Story aside, God of War Ragnarok still feels as incredible as ever to play. Combat is especially fun and feels heavy and refined. Of course, much of the original mechanics have returned in Ragnarok. Kratos can charge up his Leviathan Axe and freeze it before tossing it at some poor soul’s noggin’. He can pull off deadly combos that shake the room while literally tearing apart his foes.
The Blades of Chaos are also available in the early parts of the game. They now serve not only combat purposes but also parkour and are tied into puzzle solving too. These fiery blades can burn vines preventing you from reaching a chest. Kratos can also whip objects around the game with them. For example, some pillars and blocks can be moved about in the distance as Kratos throws the blades into cracks and whips the chains in certain directions to toss objects around.
I was also forced to switch between the axe and the blade quite frequently in the early parts of the game. Mainly because some enemies such as the Hel-Raider are frozen undead zombies. These creatures are fast and can’t be damaged unless they are thawed away first. So tossing a frozen axe at them didn’t help much. Instead, you’ll need to use the blades to sizzle them away.
Generally speaking, the combat in God of War Ragnarok is likely what you’ll spend most of your time doing and it is shaping up to be the game’s highlight. You’ll slice enemies into the air, rip them in two, smash the axe into their shoulders and so much more. Every encounter also feels more dangerous than before. Enemies pack some heavy damage and can withstand a few blows before falling. Thankfully, the two weapons offer some nice variety when it comes to distant attacks and close-quarter battles.
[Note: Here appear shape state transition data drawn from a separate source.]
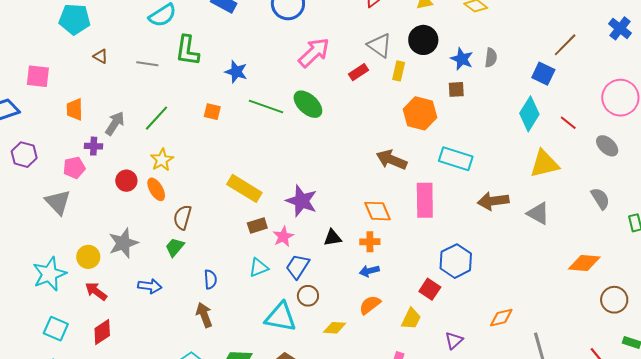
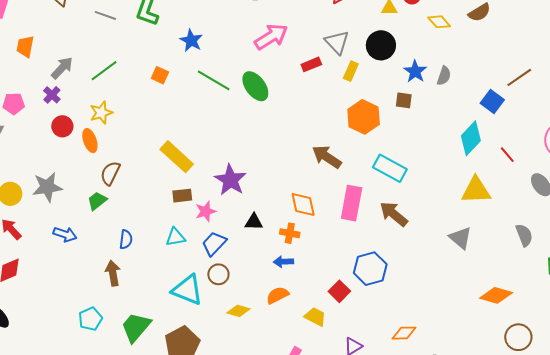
purple cross: (94, 146) -> (52, 95), moved, turned 30
brown arrow: (493, 201) -> (394, 214), moved, turned 36
yellow trapezoid: (411, 319) -> (315, 317), turned -100

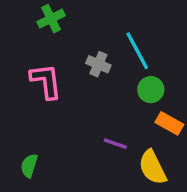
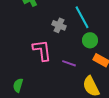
pink L-shape: (46, 81) -> (42, 50), moved
purple line: (115, 144) -> (69, 63), moved

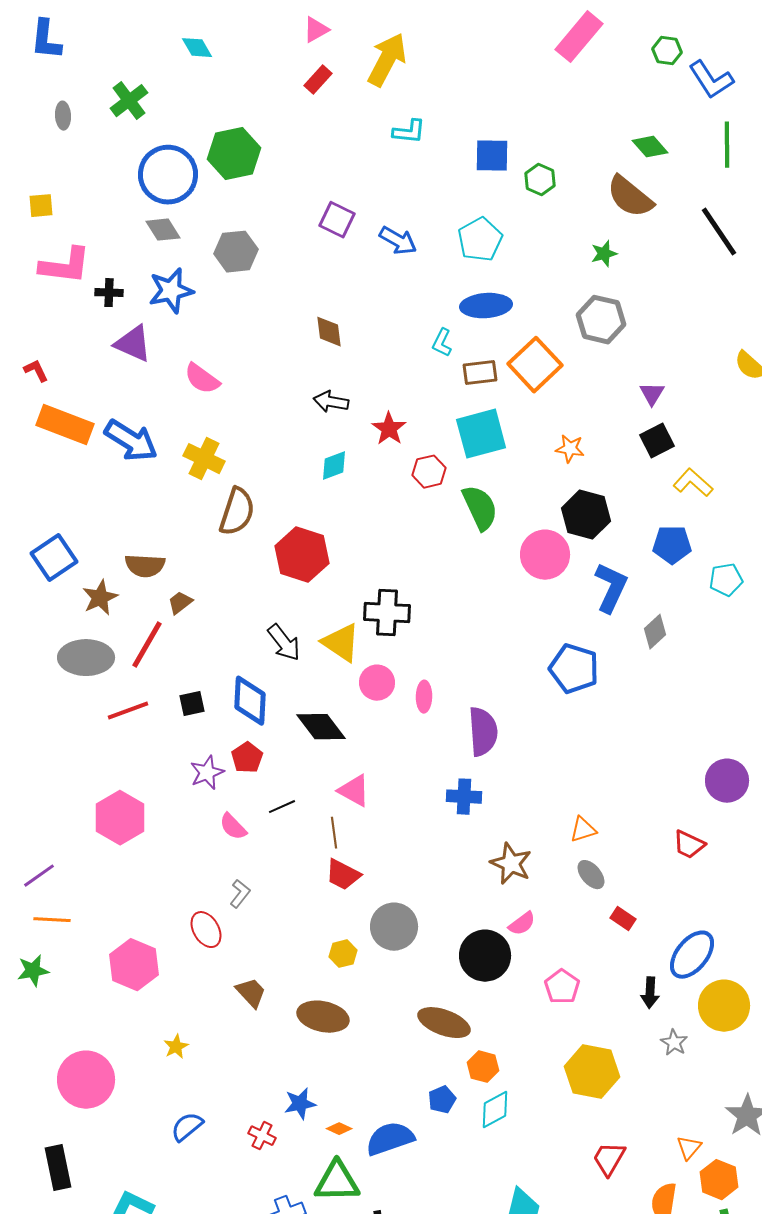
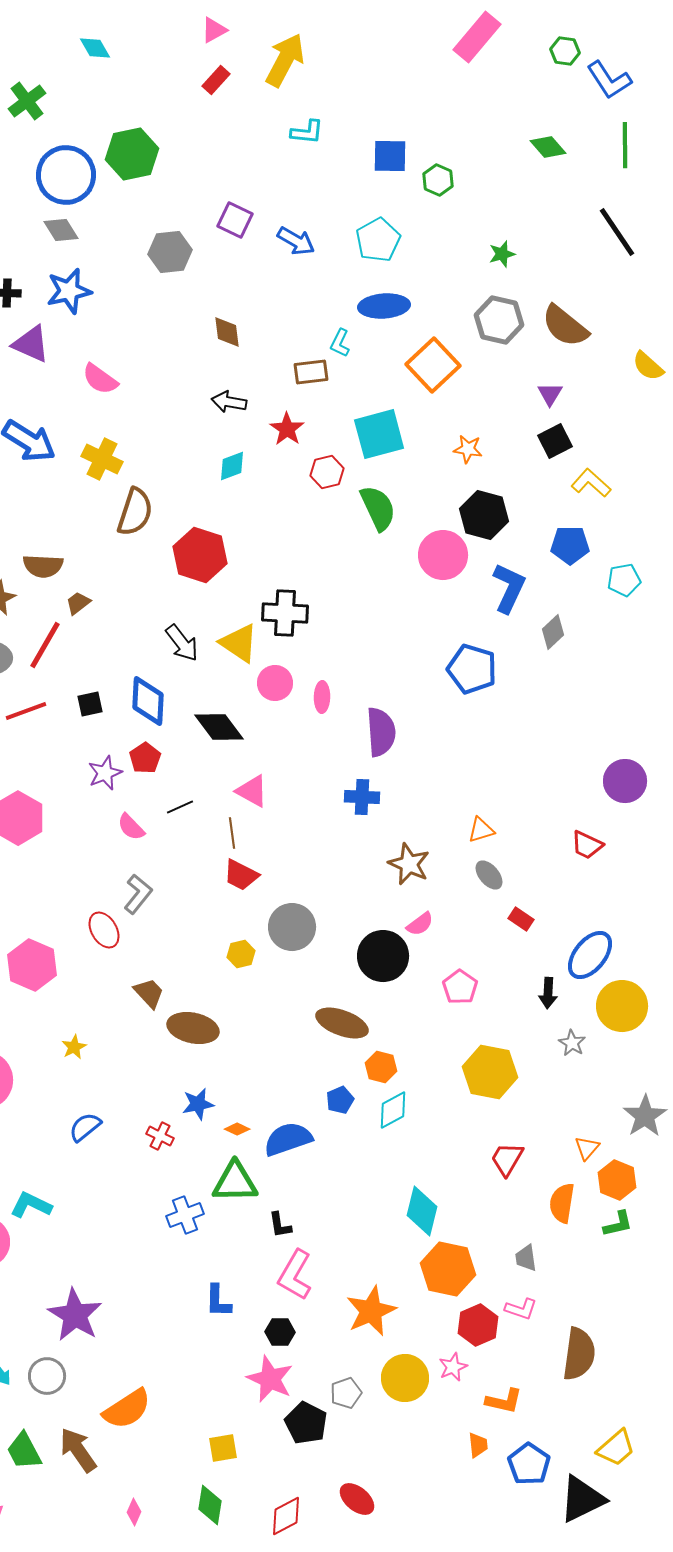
brown semicircle: (630, 197) -> (565, 326), moved
gray hexagon: (236, 252) -> (170, 252), moved
brown rectangle: (480, 373) -> (311, 372), moved
gray L-shape: (240, 894) -> (138, 894), size x1.4
brown ellipse: (323, 1017) -> (193, 1028), moved

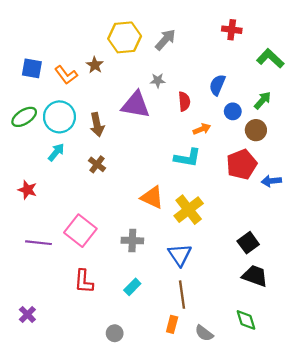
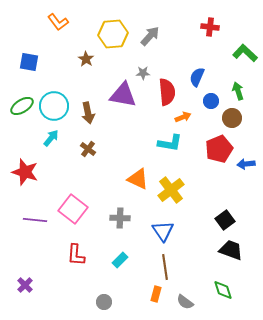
orange L-shape: (66, 75) -> (58, 22), moved
green arrow: (263, 100) -> (238, 91), turned -60
red semicircle: (184, 101) -> (167, 92), size x1.5
red star: (27, 190) -> (25, 172), size x1.5

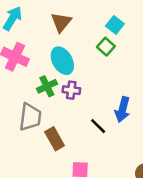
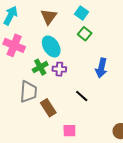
cyan square: (115, 25) -> (82, 13), moved
blue arrow: (122, 109) -> (101, 68), moved

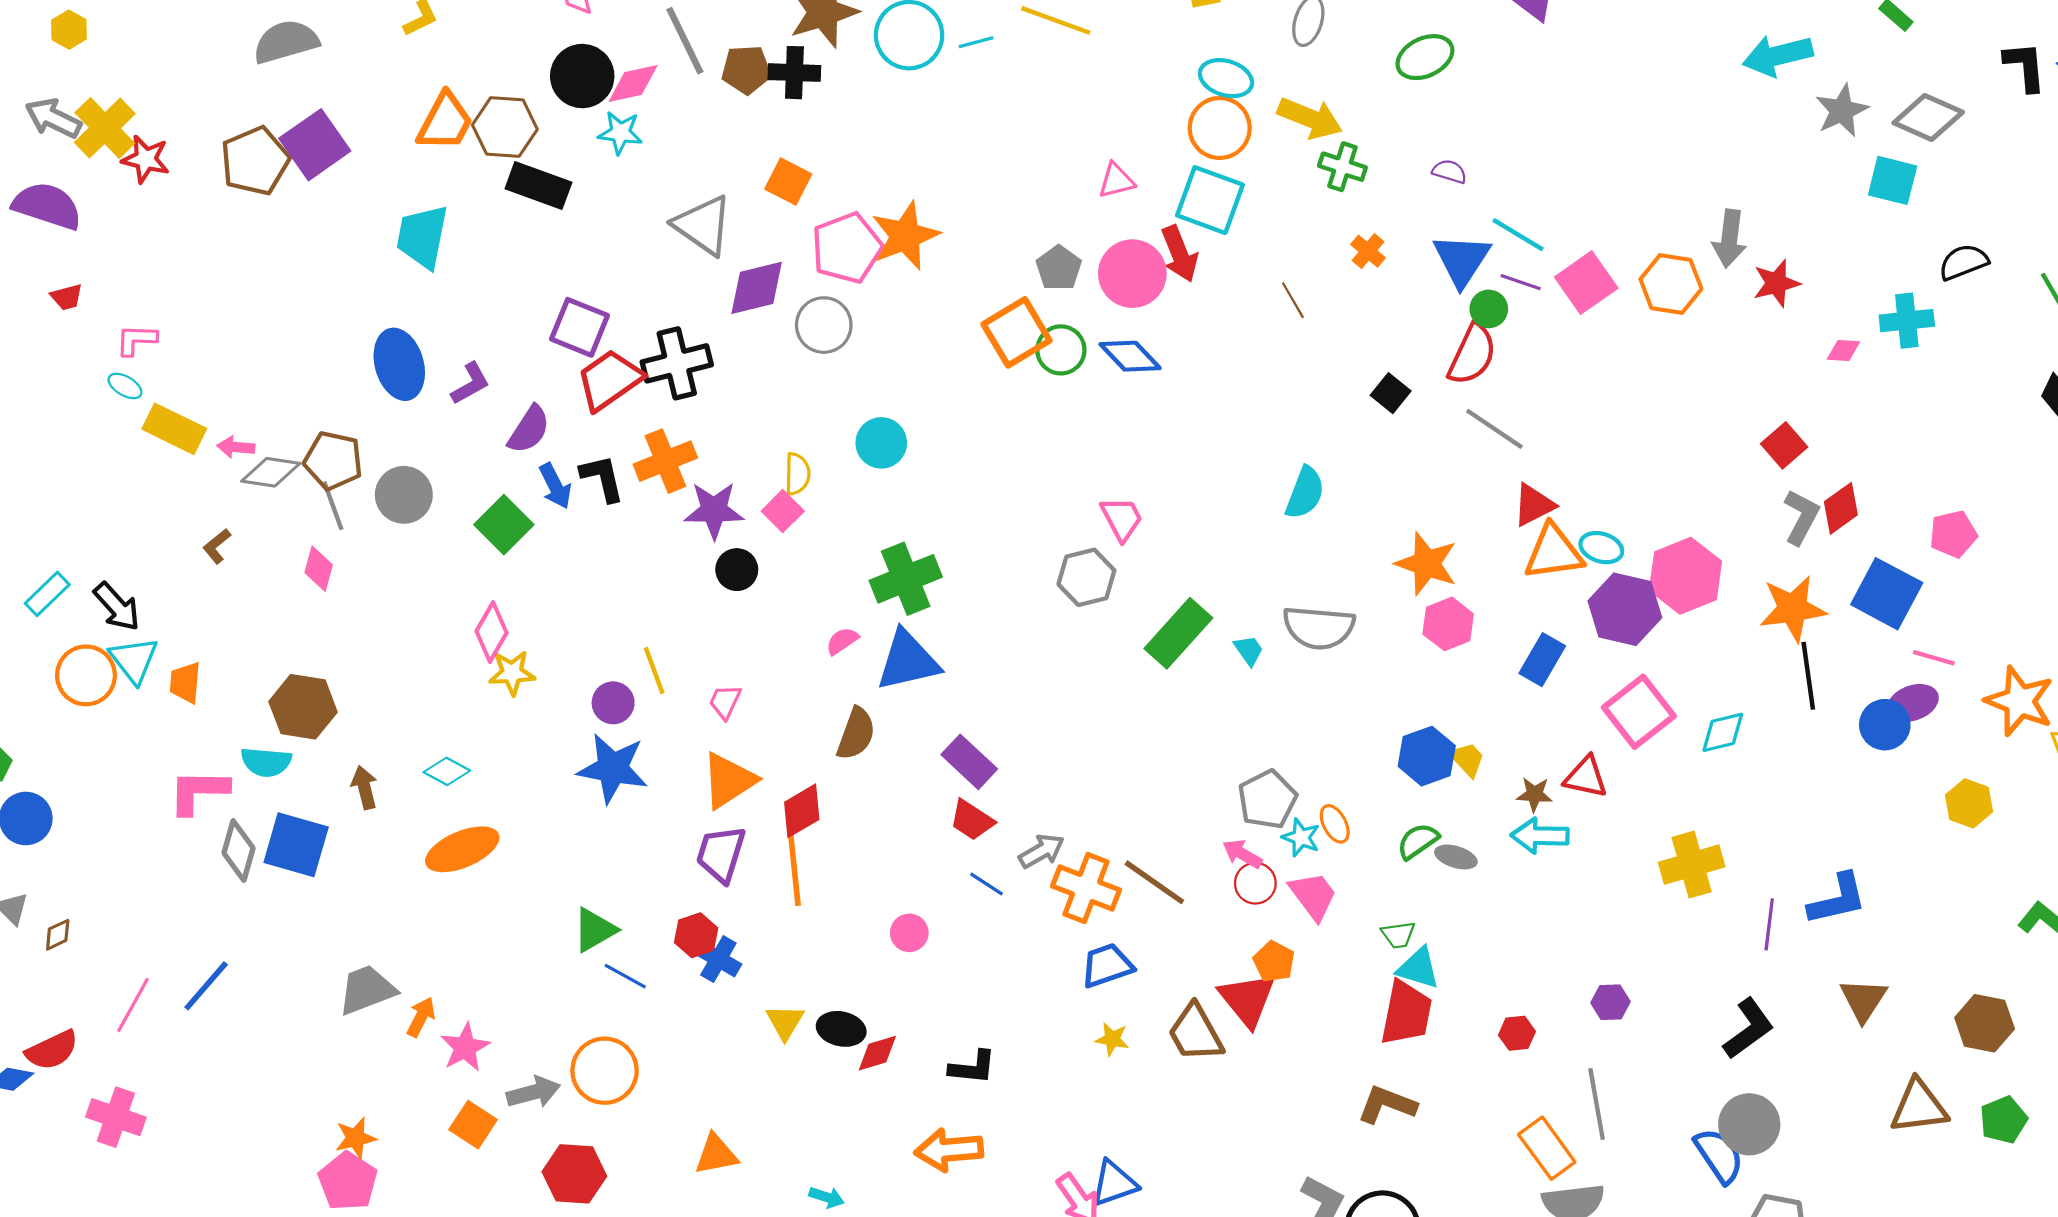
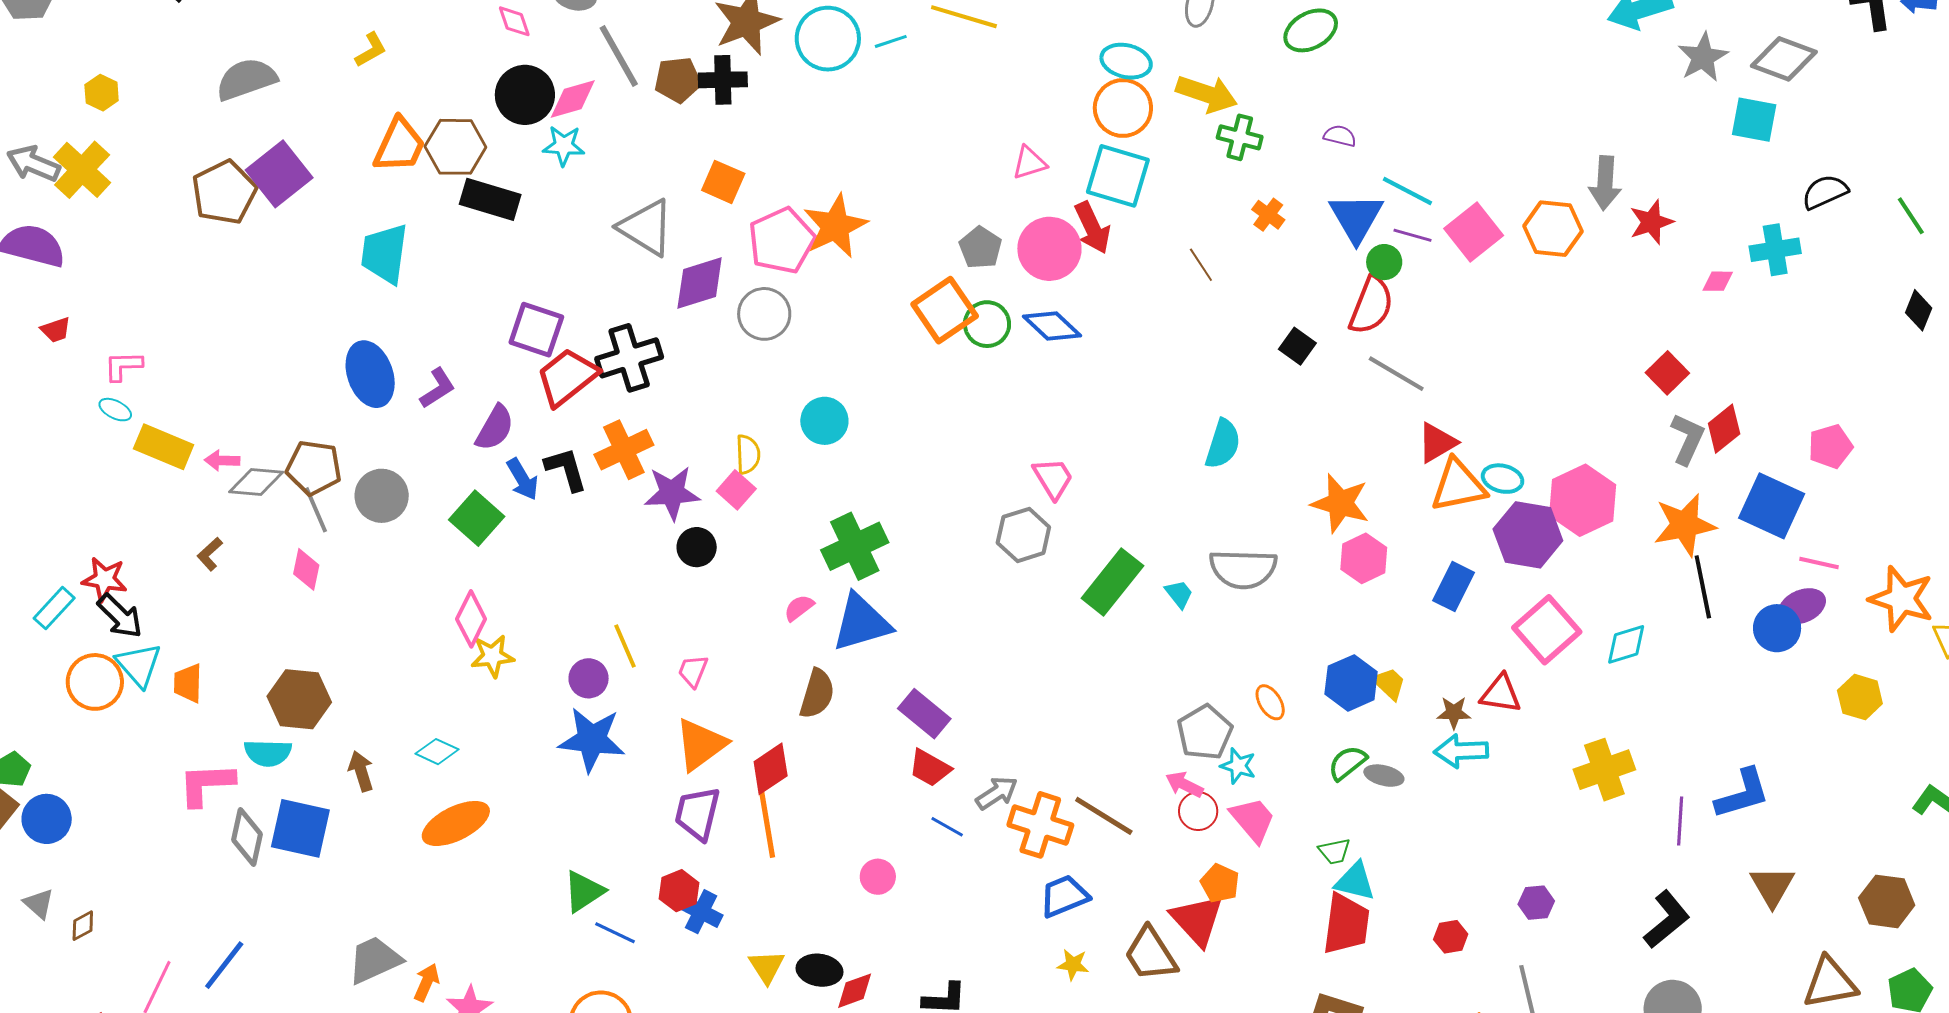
yellow hexagon: (69, 30) -> (102, 93), moved
red star: (146, 159) -> (105, 579), moved
orange ellipse: (1335, 824) -> (1270, 702), moved

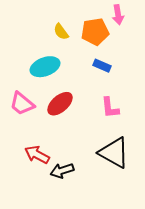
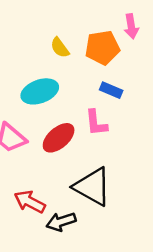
pink L-shape: (110, 108) -> (96, 123), moved
black triangle: (114, 153) -> (92, 187), moved

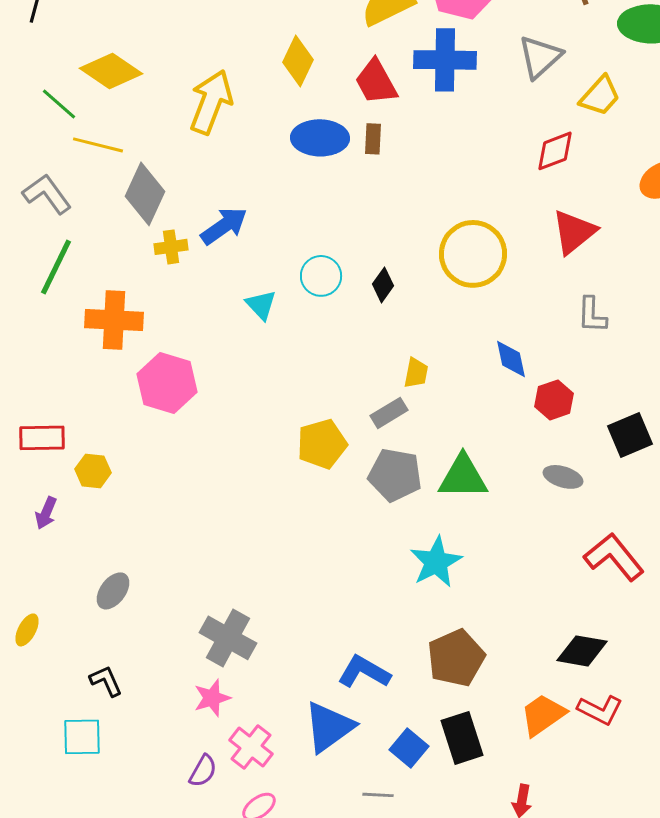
I am excited to see where the combat goes from here though. For the most part, it remains much in line with the original game. Kratos can still equip runes that unlock new attacks, gear sets seem to build into certain playstyles and there are ways to tie this all together to deliver some cool results. Things will likely get a lot more interesting as I progress through the game.
There’s also a new “Goals” feature in God of War Ragnarok that provides incentives for using certain weapons and attacks. Each goal is tied to killing a set number of enemies with a certain attack or ability. You’ll earn XP for completing each challenge. These felt natural for the start of the game and I unlocked them quite easily. There are also multiple tiers for some of them meaning you’ll likely still be tracking down enemies to reach Gold Tier much later in the game.
I also need to say how impressed I was with the sheer number of settings in God of War Ragnarok. Santa Monica Studios really went all out on the great accessibility options and the general stuff. I immediately swapped dodge from X to O because who the hell dodges with “X”! Other settings include adding shortcuts to the touchpad for easy access like Spartan Rage and Shield Strike. You can also completely turn off the HUD.
God of War Ragnarok also looks fantastic. Playing the PS5 version, the game is utter eye candy. The console also offers a range of graphics modes that include:
- Favour Resolution – 4K/30FPS Locked
- Favour Performance – 60 FPS Locked
- Favour Resolution (High Frame Rate On HDMI 2.1 Mode) – 4K/40FPS Locked
- Favour Performance (High Frame Rate On HDMI 2.1 Mode) – Targeting 120 FPS
So that’s all I can share right now about God of War Ragnarok. So far, it is much of the same outside of the story which is okay. I have enjoyed seeing returning characters and missed their great personalities. Kratos is sort of warming up a bit but you never truly know what is going on in his head. I can just tell you that this adventure feels grander than before and so far, it is shaping up to be one for the ages. You don’t have to reinvent the wheel if the wheel was already complete perfection.